Oct 10 2017
SUNY Downstate Medical Center has been awarded a $10 million grant from the National Institutes of Health (NIH) to form a translational health disparities research program, with a focus on recruiting and training underrepresented minority scientists.
Funding will provide resources for junior faculty endowments, research fellowships, and recruitment of underrepresented minority students from area partner colleges to study translational health disparities and population health research. This is the first major endowment awarded to the Downstate campus under the tenures of both SUNY Chancellor Kristina M. Johnson and SUNY Downstate President Dr. Wayne J. Riley.

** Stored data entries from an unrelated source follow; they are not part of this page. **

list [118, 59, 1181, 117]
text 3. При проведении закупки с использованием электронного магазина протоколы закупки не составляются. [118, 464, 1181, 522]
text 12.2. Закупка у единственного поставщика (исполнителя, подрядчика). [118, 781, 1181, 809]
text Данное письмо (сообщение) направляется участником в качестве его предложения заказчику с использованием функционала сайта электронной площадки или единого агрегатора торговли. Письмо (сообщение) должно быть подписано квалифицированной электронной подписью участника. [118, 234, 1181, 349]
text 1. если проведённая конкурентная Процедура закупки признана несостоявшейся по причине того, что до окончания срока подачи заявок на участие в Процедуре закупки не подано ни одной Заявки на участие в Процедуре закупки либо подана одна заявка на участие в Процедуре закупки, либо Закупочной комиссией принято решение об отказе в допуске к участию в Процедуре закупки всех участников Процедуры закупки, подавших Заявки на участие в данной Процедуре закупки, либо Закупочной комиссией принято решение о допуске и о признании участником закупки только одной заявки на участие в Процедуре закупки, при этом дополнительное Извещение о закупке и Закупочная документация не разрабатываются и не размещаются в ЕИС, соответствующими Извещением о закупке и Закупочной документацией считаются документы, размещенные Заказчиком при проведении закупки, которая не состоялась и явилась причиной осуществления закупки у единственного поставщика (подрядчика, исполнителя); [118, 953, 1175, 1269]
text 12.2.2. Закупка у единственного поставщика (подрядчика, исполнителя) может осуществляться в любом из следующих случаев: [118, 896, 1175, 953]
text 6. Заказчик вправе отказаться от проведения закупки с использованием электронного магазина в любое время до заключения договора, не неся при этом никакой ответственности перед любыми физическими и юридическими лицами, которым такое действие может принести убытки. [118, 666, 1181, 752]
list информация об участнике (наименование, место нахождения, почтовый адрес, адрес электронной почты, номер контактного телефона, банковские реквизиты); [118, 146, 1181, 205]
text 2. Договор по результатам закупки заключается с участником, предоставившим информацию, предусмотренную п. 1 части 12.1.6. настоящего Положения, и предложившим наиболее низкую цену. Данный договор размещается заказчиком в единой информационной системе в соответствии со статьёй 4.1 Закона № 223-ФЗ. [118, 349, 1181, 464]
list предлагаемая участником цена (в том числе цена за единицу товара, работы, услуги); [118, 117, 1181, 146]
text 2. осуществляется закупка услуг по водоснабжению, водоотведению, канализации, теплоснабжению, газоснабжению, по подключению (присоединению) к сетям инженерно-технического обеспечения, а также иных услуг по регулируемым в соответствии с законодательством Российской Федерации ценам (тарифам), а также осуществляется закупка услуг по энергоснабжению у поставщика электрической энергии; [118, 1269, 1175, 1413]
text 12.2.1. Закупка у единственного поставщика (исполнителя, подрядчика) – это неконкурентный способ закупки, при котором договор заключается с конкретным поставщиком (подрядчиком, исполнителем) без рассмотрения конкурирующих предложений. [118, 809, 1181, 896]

"Minority communities that are vulnerable to health disparities are often the same groups that are underrepresented in biomedical research," SUNY Chancellor Kristina M. Johnson said. "It is SUNY's responsibility as a public institution of higher learning to identify solutions to this imbalance and create opportunities for more minority researchers to pursue their passion in the medical professions in the state of New York. It is only fitting that SUNY lead the way, and I thank President Riley and the team at SUNY Downstate for attracting the funding needed to support this innovative program."
The TRANSPORT Program funded by the award will be led by principal investigators Carlos N. Pato, MD, dean of the College of Medicine at Downstate; President Wayne J. Riley, MD, MPH, MBA, MACP; and Moro O. Salifu, MD, MPH, MBA, MACP, chair of medicine and a director of BHDC.
"We must train and employ more minority researchers to study the problem of minority health disparities," SUNY Downstate President Riley said. "The TRANSPORT program at Downstate is an important step in advancing social justice and addressing racial and ethnic disparities through our public institutions. This program is just another proud achievement for the SUNY System. I am confident that through this effort, we will begin to create new generations of researchers to study obstacles to access, education, and equity that disproportionately impact minorities and are pervasive in health care."
SUNY Downstate's TRANSPORT program was awarded the $10 million endowment over six years by the National Institute on Minority Health and Health Disparities of the National Institutes of Health. The endowment will enable the TRANSPORT program to support as many as three new faculty and six research fellows per year, and, as the program reaches full capacity, recruit 25 new underrepresented minority students per year from area colleges.